We include here a reference KFP pipeline implementation, that follows best practices such as:
- Traceability of data by storing training, test and validation datasets as an intermediate artifact
- Splitting the input data into training, test and validation and giving the training step only access to the training and test data
- Producing a model card for flexibility of governance
- Evaluate the model performance metrics and upload this evaluation to Vertex Model Registry
The custom components used in this pipeline use a custom package, mainly to be able to access the configuration in config.py
. Prior to building this custom image, we need to set the following environment variables:
export PROJECT_ID=<your-project-id>
export REGION=<region>
export ARTIFACT_REG_REPO=kfp_reference_pipeline # or choose a different name
First create a docker repository in Artifact Registry to store the image:
gcloud artifacts repositories create $ARTIFACT_REG_REPO --project=$PROJECT --location=$REGION --repository-format=docker
This custom image is built with the following command, executed from this directory (where the Dockerfile
is):
gcloud builds submit --tag ${REGION}-docker.pkg.dev/${PROJECT_ID}/${ARTIFACT_REG_REPO}/base:latest
From the src
directory:
python pipeline.py
This pipeline trains an XGBoost model and uploads it to the Vertex AI Model Registry. It then proceeds to deploy this model to a Vertex Endpoint for online predictions. It also uses the validation dataset to evaluate the model, and it uploads this model evaluation to Model Registry, where it is visualised (see the Google Cloud Blog). We have indicated these different parts of the pipeline process in the diagram below.

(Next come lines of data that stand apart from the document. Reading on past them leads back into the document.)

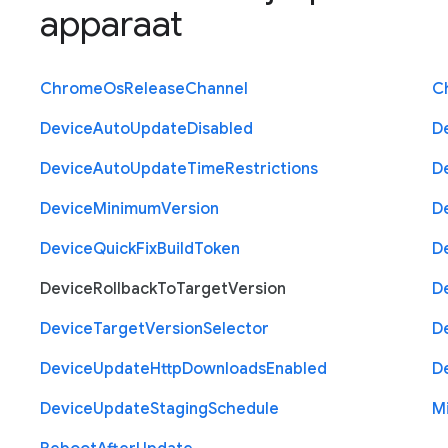
apparaat
Chrome
Os
Release
Channel
C
Device
Auto
Update
Disabled
D
Device
Auto
Update
Time
Restrictions
D
Device
Minimum
Version
D
Device
Quick
Fix
Build
Token
D
Device
Rollback
To
Target
Version
D
Device
Target
Version
Selector
D
Device
Update
Http
Downloads
Enabled
D
Device
Update
Staging
Schedule
M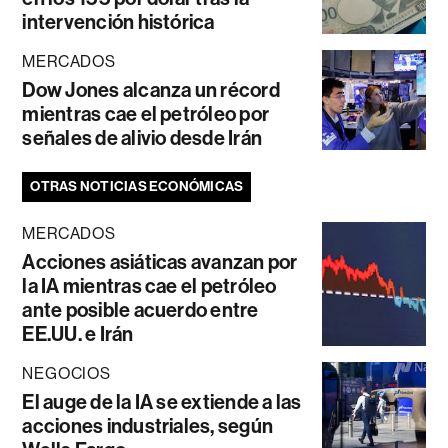
intervención histórica
MERCADOS
Dow Jones alcanza un récord
mientras cae el petróleo por
señales de alivio desde Irán
OTRAS NOTICIAS ECONÓMICAS
MERCADOS
Acciones asiáticas avanzan por
la IA mientras cae el petróleo
ante posible acuerdo entre
EE.UU. e Irán
NEGOCIOS
El auge de la IA se extiende a las
acciones industriales, según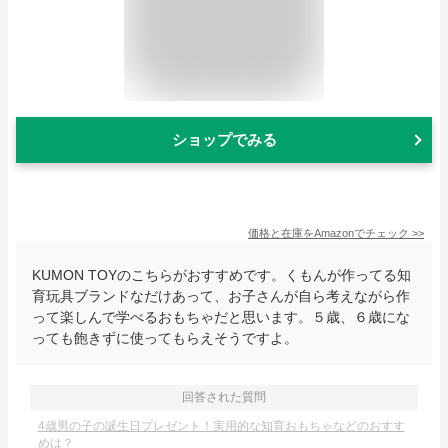
ショップでみる
価格と在庫を
Amazon
でチェック
>>
KUMON TOYのこちらがおすすめです。くもんが作ってる知
育玩具ブランドなだけあって、お子さんが自ら考えながら作
って楽しんで学べるおもちゃだと思います。５歳、６歳にな
っても飽きずに使ってもらえそうですよ。
回答された質問
4歳男の子の誕生日プレゼント！実用的な知育おもちゃなどのおすす
めは？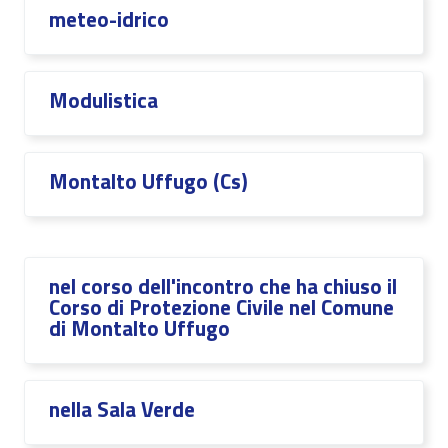
meteo-idrico
Modulistica
Montalto Uffugo (Cs)
nel corso dell'incontro che ha chiuso il
Corso di Protezione Civile nel Comune
di Montalto Uffugo
nella Sala Verde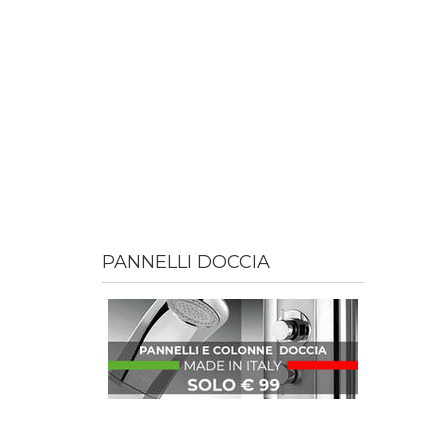
PANNELLI DOCCIA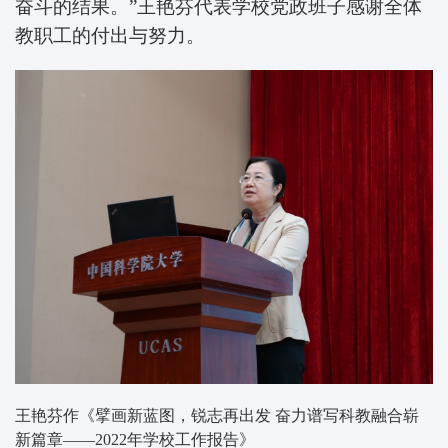
奋斗的结果。”王艳芬代表学校党政班子感谢全体
教职工的付出与努力。
王艳芬作《擘画新蓝图，锐志再出发 奋力谱写科教融合崭
新篇章——2022年学校工作报告》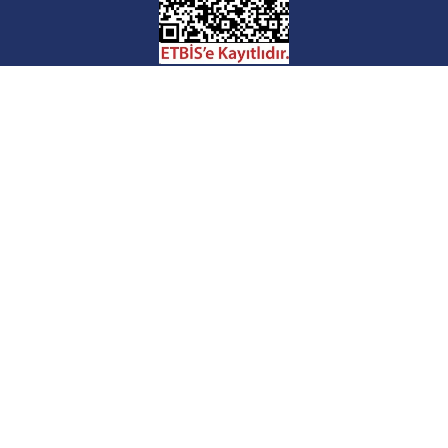
© 2026,
İlaçsız Yaşam
.
Holly Palm tarafından desteklenir.
Tüm Ürünler
Takviyeler
Temiz Gıdalar
Doğal Kozmetikler
Paketler
Kampanyalar
İlaçsız Yaşam Ailesi
Blog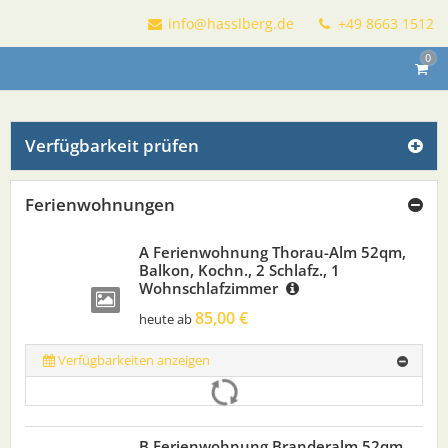
info@hasslberg.de
+49 8663 1512
0
Verfügbarkeit prüfen
Ferienwohnungen
A Ferienwohnung Thorau-Alm 52qm,
Balkon, Kochn., 2 Schlafz., 1
Wohnschlafzimmer
85,00 €
heute ab
Verfügbarkeiten anzeigen
B Ferienwohnung Branderalm 52qm,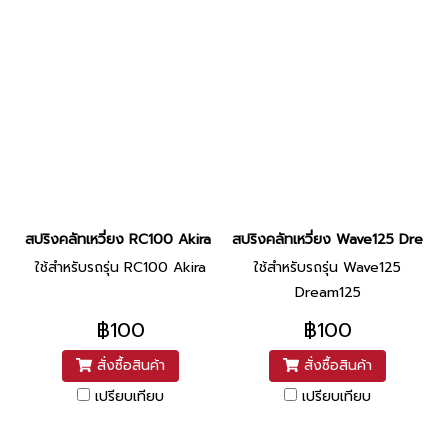
สปริงคลัทเหวี่ยง RC100 Akira ยี่ห้อ Washi
สปริงคลัทเหวี่ยง Wave125 Dream12
ใช้สำหรับรถรุ่น RC100 Akira
ใช้สำหรับรถรุ่น Wave125
Dream125
฿100
฿100
สั่งซื้อสินค้า
สั่งซื้อสินค้า
เปรียบเทียบ
เปรียบเทียบ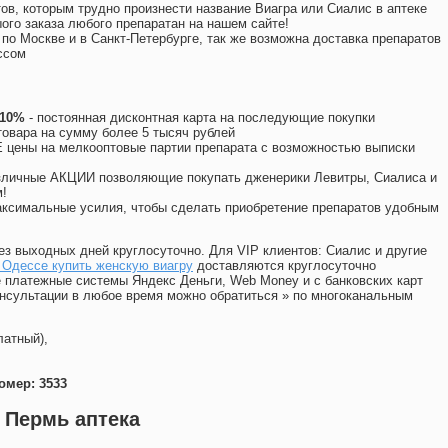
ов, которым трудно произнести название Виагра или Сиалис в аптеке
ого заказа любого препаратан на нашем сайте!
 по Москве и в Санкт-Петербурге, так же возможна доставка препаратов
ссом
 10%
- постоянная дисконтная карта на последующие покупки
товара на сумму более 5 тысяч рублей
цены на мелкооптовые партии препарата с возможностью выписки
различные АКЦИИ позволяющие покупать дженерики Левитры, Сиалиса и
!
ксимальные усилия, чтобы сделать приобретение препаратов удобным
ез выходных дней круглосуточно. Для VIP клиентов: Сиалис и другие
 Одессе купить женскую виагру
доставляются круглосуточно
 платежные системы Яндекс Деньги, Web Money и с банковских карт
консультации в любое время можно обратиться
»
по многоканальным
латный),
омер: 3533
 Пермь аптека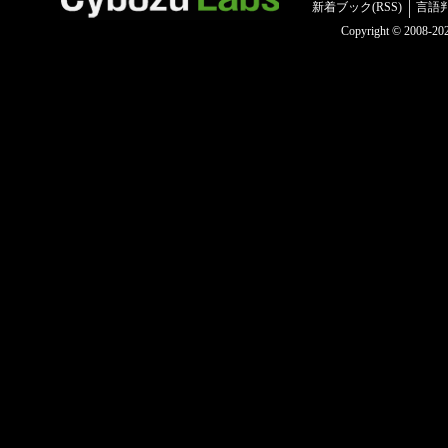
新着ブック(RSS)
言語
Copyright © 2008-2025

The pipeline starts by retrieving the input data from BigQuery and splitting it into a training dataset, a test dataset, and an evaluation dataset. The training and the test data are used by the model training process to train the model. The validation data is kept apart (it is not used until the model is completely trained). These datasets are stored in CSV on Google Cloud Storage, so that we have a record of exactly the data that the model was trained and evaluated with.
The training part of the pipeline has just the model training and model upload steps, which finish with a new version of a model in the Model Registry.
The deployment section creates a new Vertex Endpoint and deploys the model to it. In a more realistic scenario, you probably want to make the deployment conditional on the model performance.
The model evaluation is a bit more complex. We start by uploading the evaluation data to BigQuery, to facilitate the evaluation process. We run it through a batch prediction job to generate the model predictions and pass the output to a "model evaluation" step, that joins the model predictions and the examples from the validation dataset (which contains the ground truth). This gives us a dataset with examples that have both the model output and the ground truth, and we can use this to evaluate the model performance. We do expect the model output in a certain format though, so produce the right formatting we have introduce a step to format the model output field according to expectation.
Aside from these processes, we have a few pipeline steps that are not included anywhere, and these are to generate a model card for our model. A model card, in this case, is an HTML document with any information that we may be required to provide about our model. Think about what the model can be used for in case someone else might want to use it, the risks associated with using the model, the performance, and so on. Generating a model card as part of the pipeline provides the flexibility to meet any documentation requirements that the users or the organization may have.